SUPPLIED TEXT:
Numerous guidelines for developing quality multiple-choice test items have been published 
in measurement journals (e.g., Adams, 1992; Haladyna & Downing, 1989a) and textbooks (e.g., 
Gallagher, 1998; Haladyna, 1994; Roid & Haladyna, 1982; Linn & Gronlund, 1990; Osterlind, 
1989). Many of these guidelines, such as those pertaining to use of proper and consistent 
grammar and appropriateness of the correct answer, are straightforward and their importance for 
facilitating item quality is unequivocal. Others, such as “word the stem positively” and “state the 
stem in question format” (Haladyna & Downing, 1989a, pp. 40-41) are less intuitive and their 
utility is more questionable. Haladyna and Downing (1989b) reviewed the empirical and 
theoretical literature on the 43 item writing guidelines identified by Haladyna and Downing 
(1989a) and found that many of the guidelines were unsupported by empirical research. They 
suggested revisions to other guidelines based on results from empirical analysis of item response 
data. 



Item writing guidelines are taken seriously by testing organizations. Most large-scale test 
developers include numerous guidelines in the item construction manuals from which their item 
writers operate. For example, the American Institute of Certified Public Accountants (AICPA)

RECORD SET:
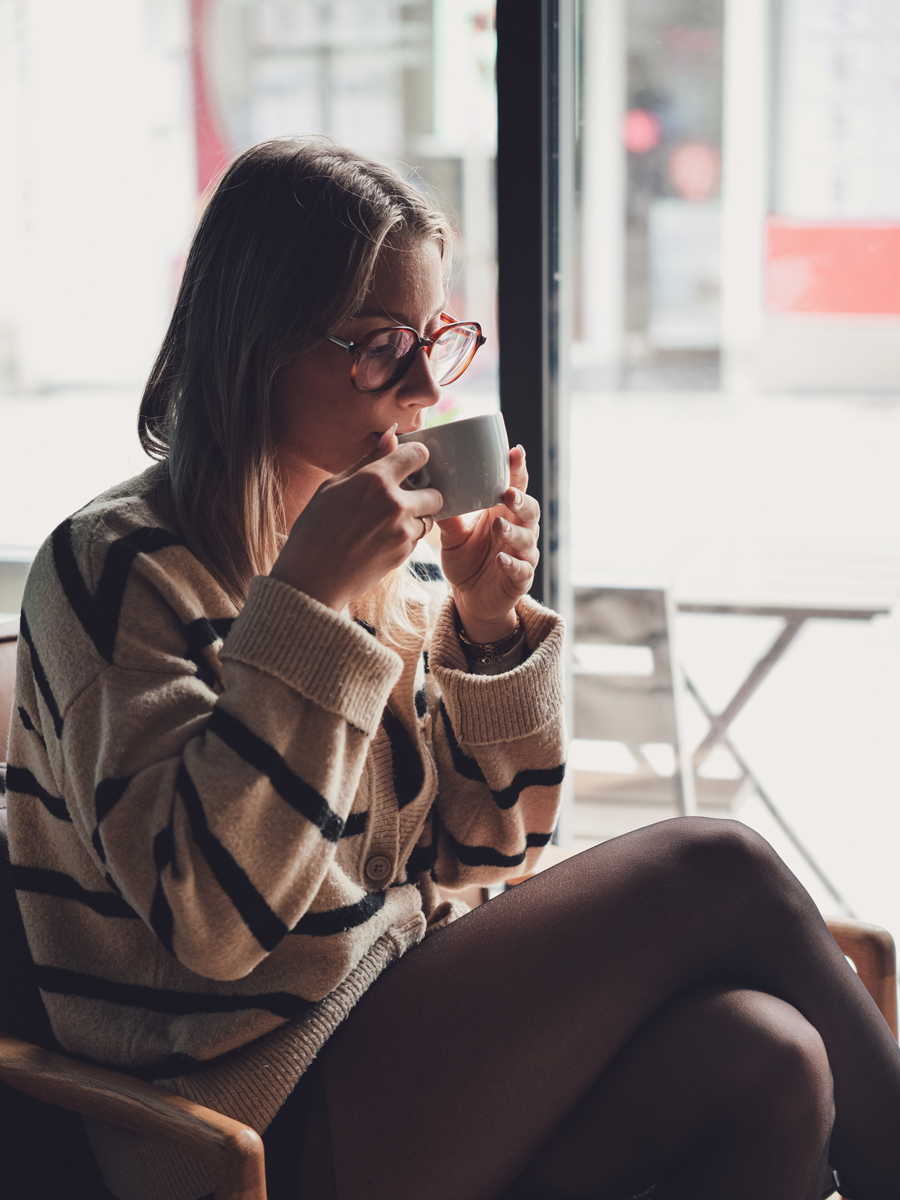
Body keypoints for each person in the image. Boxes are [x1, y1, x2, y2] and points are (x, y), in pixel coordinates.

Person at [5, 137, 900, 1200]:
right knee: (717, 865)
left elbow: (492, 856)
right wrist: (308, 607)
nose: (427, 387)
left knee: (772, 1061)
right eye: (384, 346)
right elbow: (212, 925)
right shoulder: (115, 568)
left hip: (413, 1049)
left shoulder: (392, 559)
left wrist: (486, 626)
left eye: (437, 339)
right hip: (245, 1113)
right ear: (257, 341)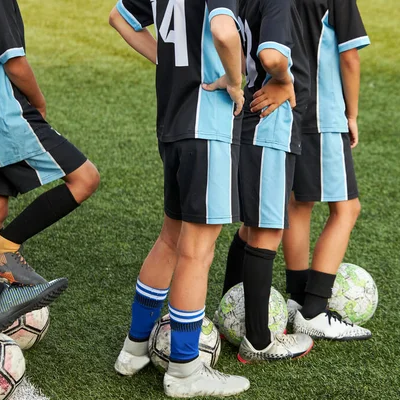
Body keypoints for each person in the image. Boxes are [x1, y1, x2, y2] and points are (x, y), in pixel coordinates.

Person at [109, 0, 250, 397]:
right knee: (196, 251)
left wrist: (168, 63)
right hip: (208, 124)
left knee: (171, 238)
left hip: (173, 124)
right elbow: (223, 31)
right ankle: (185, 371)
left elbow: (118, 17)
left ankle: (134, 350)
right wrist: (235, 80)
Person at [219, 0, 314, 363]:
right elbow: (273, 56)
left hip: (246, 121)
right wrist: (284, 79)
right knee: (266, 230)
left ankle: (232, 312)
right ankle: (259, 341)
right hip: (268, 124)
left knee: (251, 228)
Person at [0, 0, 100, 286]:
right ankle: (2, 249)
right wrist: (38, 102)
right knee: (85, 179)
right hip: (1, 114)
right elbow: (14, 64)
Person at [280, 0, 373, 340]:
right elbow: (349, 56)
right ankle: (315, 309)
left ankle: (297, 298)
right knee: (347, 208)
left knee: (299, 203)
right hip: (321, 113)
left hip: (286, 106)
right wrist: (352, 113)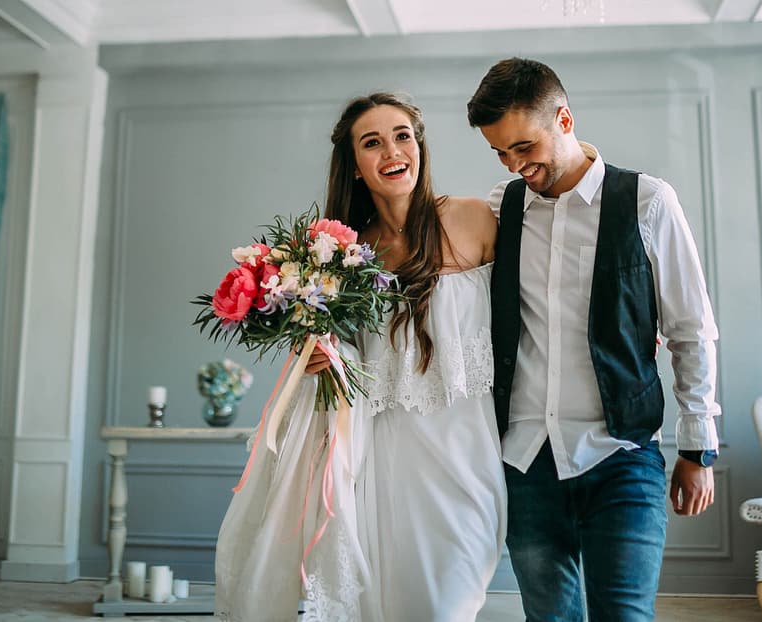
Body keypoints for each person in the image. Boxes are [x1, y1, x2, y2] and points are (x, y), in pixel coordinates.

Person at [215, 92, 506, 622]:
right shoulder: (346, 259)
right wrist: (322, 356)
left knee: (447, 605)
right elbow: (342, 351)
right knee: (384, 606)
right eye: (372, 142)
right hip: (382, 455)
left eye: (402, 136)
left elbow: (536, 304)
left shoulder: (476, 219)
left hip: (466, 451)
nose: (393, 151)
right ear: (354, 166)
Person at [467, 57, 722, 622]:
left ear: (563, 119)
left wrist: (697, 447)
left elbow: (691, 330)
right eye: (500, 153)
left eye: (524, 147)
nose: (515, 165)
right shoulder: (499, 210)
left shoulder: (648, 202)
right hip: (524, 461)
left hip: (622, 456)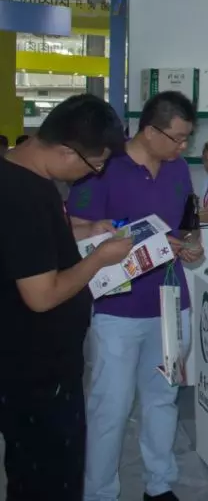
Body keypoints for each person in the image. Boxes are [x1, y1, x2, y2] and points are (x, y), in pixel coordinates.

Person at [67, 90, 204, 501]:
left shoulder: (178, 170)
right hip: (117, 310)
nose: (183, 146)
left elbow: (188, 225)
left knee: (163, 398)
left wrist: (192, 244)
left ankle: (159, 484)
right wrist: (102, 235)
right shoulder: (102, 168)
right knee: (110, 406)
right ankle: (100, 492)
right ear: (149, 131)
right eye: (178, 138)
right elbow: (72, 227)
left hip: (170, 304)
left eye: (187, 138)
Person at [0, 94, 133, 501]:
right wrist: (100, 259)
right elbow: (41, 295)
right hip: (37, 370)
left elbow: (32, 247)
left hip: (30, 363)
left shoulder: (21, 175)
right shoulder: (24, 195)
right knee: (49, 477)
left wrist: (84, 231)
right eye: (94, 165)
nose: (94, 173)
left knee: (32, 470)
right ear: (65, 150)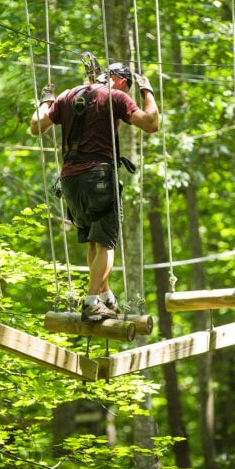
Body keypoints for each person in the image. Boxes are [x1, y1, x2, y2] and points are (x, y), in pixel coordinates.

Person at [30, 62, 160, 322]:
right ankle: (91, 301)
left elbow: (36, 126)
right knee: (106, 242)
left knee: (94, 239)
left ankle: (106, 296)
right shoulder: (116, 96)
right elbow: (151, 123)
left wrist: (46, 101)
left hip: (69, 179)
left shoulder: (68, 95)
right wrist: (148, 93)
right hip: (98, 175)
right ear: (121, 80)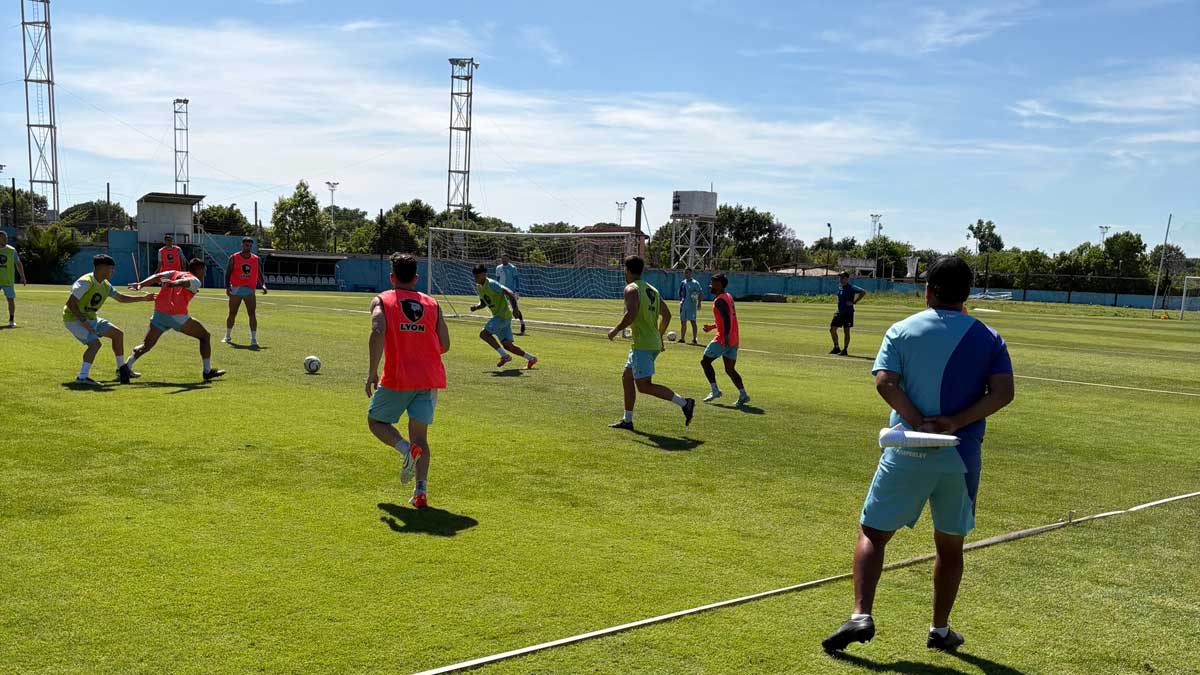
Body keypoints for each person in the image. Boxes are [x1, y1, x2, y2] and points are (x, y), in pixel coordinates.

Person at [821, 256, 1014, 654]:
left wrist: (915, 422)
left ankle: (861, 614)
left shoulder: (902, 330)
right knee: (950, 546)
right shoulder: (989, 337)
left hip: (906, 449)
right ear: (968, 295)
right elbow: (1003, 393)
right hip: (959, 457)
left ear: (927, 291)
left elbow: (884, 382)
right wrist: (955, 421)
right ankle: (940, 630)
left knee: (873, 533)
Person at [366, 253, 450, 509]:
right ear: (416, 277)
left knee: (376, 421)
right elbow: (445, 344)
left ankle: (404, 450)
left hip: (398, 377)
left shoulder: (383, 299)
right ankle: (420, 491)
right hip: (428, 378)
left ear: (392, 276)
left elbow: (378, 329)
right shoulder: (433, 304)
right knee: (421, 438)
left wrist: (372, 371)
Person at [607, 256, 695, 430]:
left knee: (644, 386)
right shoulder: (652, 290)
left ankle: (685, 403)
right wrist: (659, 336)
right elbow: (667, 315)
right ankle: (627, 420)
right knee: (627, 378)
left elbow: (631, 314)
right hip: (649, 343)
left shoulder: (631, 289)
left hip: (643, 345)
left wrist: (615, 329)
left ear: (627, 270)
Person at [61, 254, 156, 385]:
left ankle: (121, 369)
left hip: (91, 318)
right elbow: (71, 305)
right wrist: (85, 323)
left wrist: (143, 298)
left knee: (117, 334)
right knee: (95, 344)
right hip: (73, 319)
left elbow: (121, 298)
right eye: (111, 268)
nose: (113, 271)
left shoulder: (106, 285)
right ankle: (82, 377)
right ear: (102, 268)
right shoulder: (85, 282)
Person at [128, 258, 226, 382]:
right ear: (199, 269)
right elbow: (187, 282)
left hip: (159, 314)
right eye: (204, 271)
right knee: (205, 336)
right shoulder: (195, 280)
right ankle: (207, 371)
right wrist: (176, 284)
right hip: (177, 316)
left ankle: (126, 366)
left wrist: (141, 284)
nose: (205, 274)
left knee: (146, 345)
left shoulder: (174, 273)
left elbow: (157, 276)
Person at [470, 264, 537, 370]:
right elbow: (483, 302)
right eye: (474, 276)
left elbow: (510, 293)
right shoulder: (479, 287)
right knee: (507, 345)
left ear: (483, 275)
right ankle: (531, 358)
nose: (475, 279)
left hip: (502, 316)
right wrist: (476, 307)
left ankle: (504, 356)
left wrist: (515, 309)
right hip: (501, 317)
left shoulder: (492, 284)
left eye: (476, 276)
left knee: (484, 334)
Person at [700, 273, 749, 406]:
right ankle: (743, 394)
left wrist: (725, 335)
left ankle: (715, 390)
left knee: (705, 362)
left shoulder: (719, 300)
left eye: (713, 283)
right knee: (730, 369)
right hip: (734, 339)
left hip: (723, 338)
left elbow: (727, 319)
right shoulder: (728, 297)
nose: (710, 285)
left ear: (720, 285)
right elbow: (726, 318)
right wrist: (712, 326)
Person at [223, 236, 267, 348]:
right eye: (246, 245)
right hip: (236, 289)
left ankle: (253, 339)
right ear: (242, 245)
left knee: (252, 314)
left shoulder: (255, 259)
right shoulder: (234, 257)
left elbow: (259, 273)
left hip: (249, 290)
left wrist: (263, 285)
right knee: (232, 313)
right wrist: (227, 287)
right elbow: (228, 273)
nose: (248, 247)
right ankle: (227, 336)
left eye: (250, 245)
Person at [830, 272, 867, 356]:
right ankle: (836, 347)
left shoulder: (851, 287)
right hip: (839, 312)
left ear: (847, 278)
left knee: (846, 331)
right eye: (840, 277)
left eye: (842, 278)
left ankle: (845, 349)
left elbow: (863, 292)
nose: (841, 279)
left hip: (848, 313)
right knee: (832, 329)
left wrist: (854, 302)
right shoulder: (840, 288)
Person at [0, 230, 28, 328]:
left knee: (10, 300)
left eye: (6, 238)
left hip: (7, 280)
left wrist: (22, 276)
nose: (5, 239)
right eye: (3, 238)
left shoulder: (12, 250)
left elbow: (18, 264)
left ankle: (11, 320)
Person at [495, 254, 526, 335]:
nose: (504, 260)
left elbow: (516, 280)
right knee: (500, 309)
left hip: (511, 292)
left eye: (505, 258)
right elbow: (497, 280)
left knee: (515, 308)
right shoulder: (498, 268)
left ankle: (522, 323)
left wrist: (517, 291)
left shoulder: (512, 268)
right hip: (501, 292)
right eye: (502, 259)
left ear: (508, 259)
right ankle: (501, 327)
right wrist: (496, 289)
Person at [677, 268, 704, 344]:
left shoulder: (695, 283)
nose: (686, 274)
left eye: (687, 273)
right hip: (683, 305)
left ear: (691, 273)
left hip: (691, 305)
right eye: (685, 273)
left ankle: (694, 339)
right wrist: (680, 300)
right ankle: (682, 338)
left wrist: (699, 303)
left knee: (693, 322)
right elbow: (680, 291)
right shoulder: (683, 282)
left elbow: (700, 292)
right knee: (683, 322)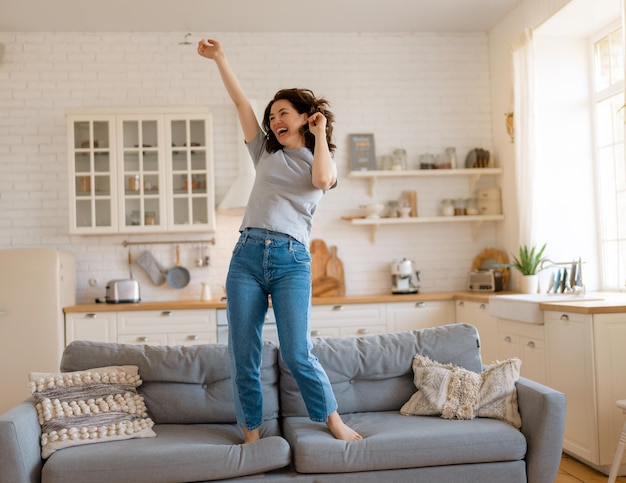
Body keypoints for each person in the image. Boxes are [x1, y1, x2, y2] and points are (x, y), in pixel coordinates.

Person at [197, 38, 363, 444]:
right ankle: (252, 434)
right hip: (247, 258)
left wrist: (320, 132)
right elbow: (241, 105)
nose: (274, 121)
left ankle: (332, 420)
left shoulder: (321, 160)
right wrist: (220, 58)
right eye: (272, 116)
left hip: (291, 260)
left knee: (296, 351)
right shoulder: (263, 154)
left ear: (307, 118)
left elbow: (323, 181)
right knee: (244, 352)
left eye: (283, 113)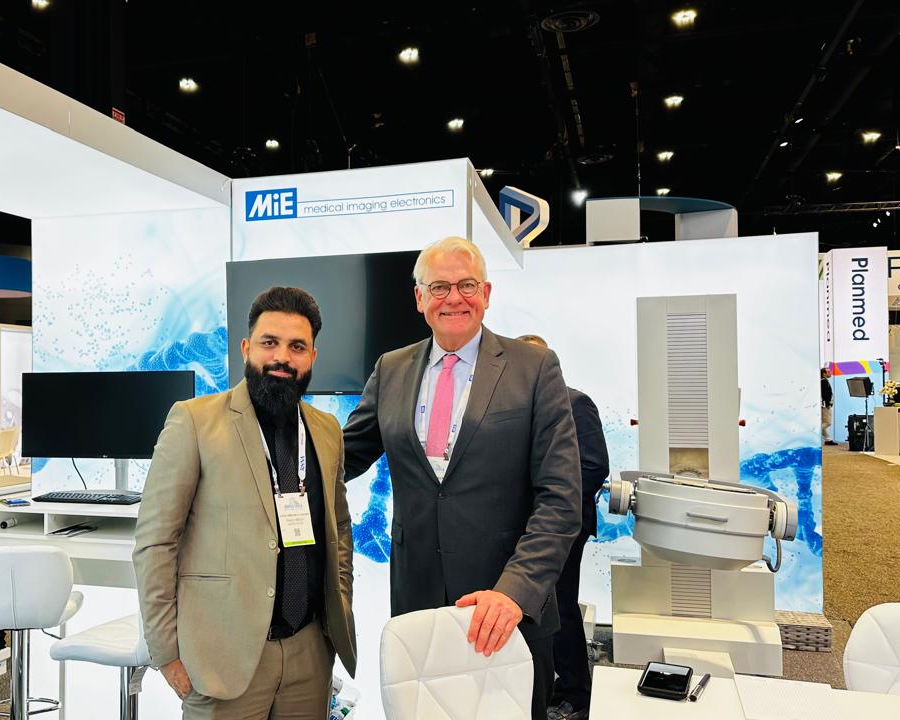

WORK REQUEST: Edit the text on multiple-choice item writing guidelines from "Item writing guidelines are" up to and including "Public Accountants (AICPA)", replacing "testing organizations" with "certification agencies".

TASK SOLUTION:
Item writing guidelines are taken seriously by certification agencies. Most large-scale test 
developers include numerous guidelines in the item construction manuals from which their item 
writers operate. For example, the American Institute of Certified Public Accountants (AICPA)